Wendi Paster, Gottfried’s chief of staff, said, “Dick thinks that the Pier 40 Partnership has a very good proposal that the Trust should be able to take a good look at and explore as an alternative to the two other proposals that are less than ideal for Pier 40. The Partnership plan takes into consideration many more factors that the community is interested in. The Hudson River Park Act would not prohibit the forming of a conservancy — but it does prohibit the forming of a 49-year lease, which is a problem.” Gottfried co-authored the 1998 act that created the park.

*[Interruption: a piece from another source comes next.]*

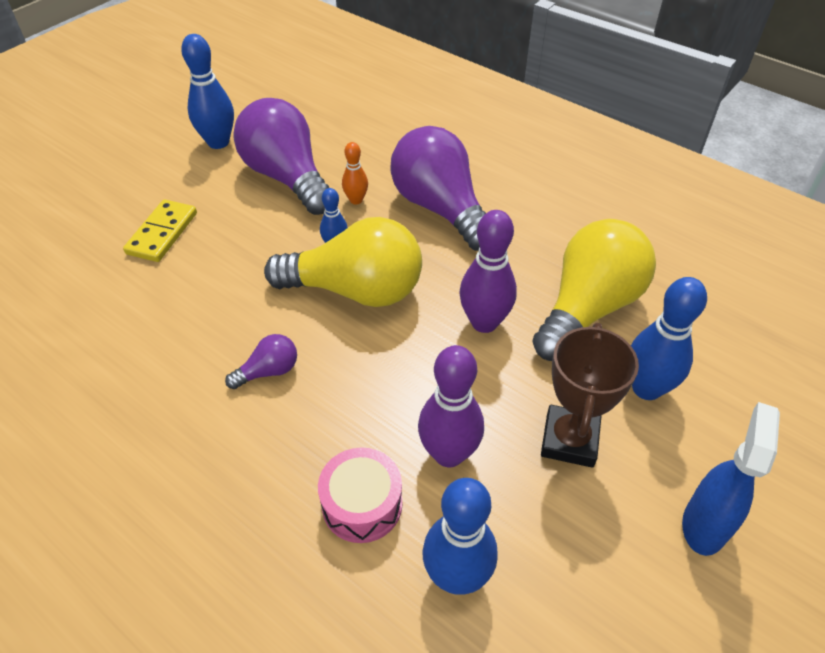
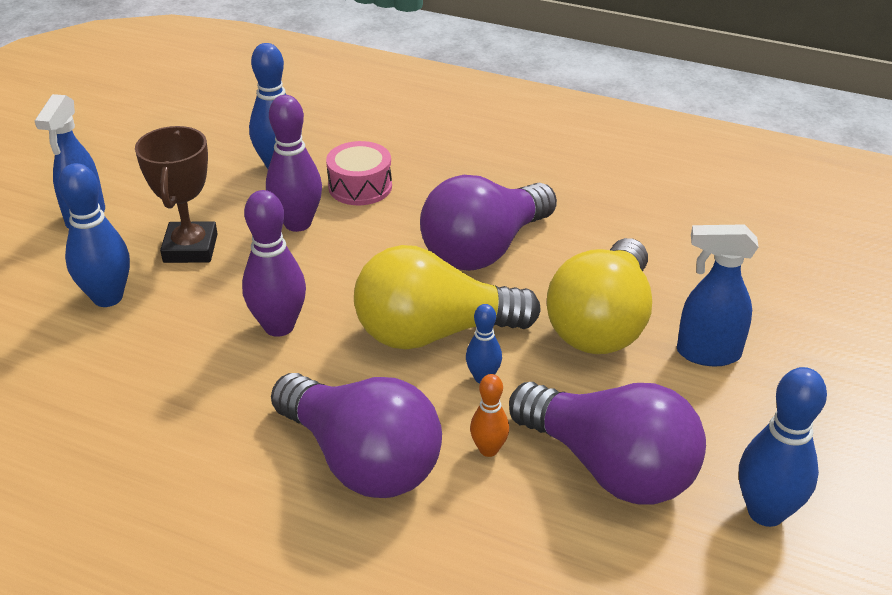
camera: 165 degrees right, 10 degrees down
(162, 233) = (707, 353): yellow domino -> blue spray bottle
(268, 371) = (484, 249): purple light bulb -> purple light bulb, size x2.29
(588, 308) = (157, 362): yellow light bulb -> yellow light bulb (602, 323)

Marty Algaze, Connor’s chief of staff, said, “It’s kind of scary to think that thousands and thousands of people would be coming into the South Village just to go to Pier 40 [if the Related plan is built]. We have been really excited to work with the Pier 40 Partnership. We hope that, at the end of the month, the Trust board rejects both the CampGroup and Related. CampGroup, no one has believed from Day One that they could create financially what they were proposing. Related would require opening the act — people are sensitive to that. I truly believe that if the Trust tries to force Related down the community’s throat, there would be lawsuits,” Algaze said.

However, Duane said he couldn’t vote yes to the Working Group’s position paper at this point.

“Generally, I’m supportive of the Working Group’s recommendations, but I had some concerns that prevented me from signing it,” he said. “I’m not supporting Related, it’s too big, it’s out of character. I lived through Chelsea Piers having a 49-year lease. I don’t want to open up the park act to give Related a 49-year lease — and I don’t want to open up the park act to get the garbage uses stuck on Gansevoort Peninsula,” he said. He was referring to the mayor’s solid-waste management plan, or SWAMP, which would require an amendment to the park act to put a marine waste transfer station on Gansevoort.

“I am supportive of the Partnership, in concept,” Duane said. “I hope they will be successful, but I have concerns about the potential need for public financing, the bonds. First of all, we don’t know if they will get bonds, and if they don’t get bonds, it would fall on government to pay the shortfall to make sure that the pier is shored up. The stakes are very high here. I have spoken with Diana Taylor,” Duane continued. “I told her I opposed opening up the park act to allow a 49-year lease. If you’ve opened it up — it’s Albany, you know what could happen,” he said, warning that the Gansevoort marine transfer station could also be slipped in at that time.

Borough President Scott Stringer is not a member of the Pier 40 Working Group, since he appoints three members of the Trust’s 13-member board of directors. Asked his position on Pier 40, Stringer said on Tuesday, “I’m looking for the right plan or the combination of ideas that will support the park in a way that does not overwhelm the community.” Asked if he opposed the Related plan or supported the P40P plan, Stringer said he was still “working with community-based organizations and the Trust” and declined to comment further.

Through a spokesperson, Quinn issued a statement that didn’t back or criticize any of the ideas for Pier 40, which is located in her Council district: “As the process moves forward, it is my goal that we will secure the long-term future of Pier 40 as a recreational, mixed-use facility. In addition to revenue requirements, I hope H.R.P.T. factors the community’s input into their final decision.”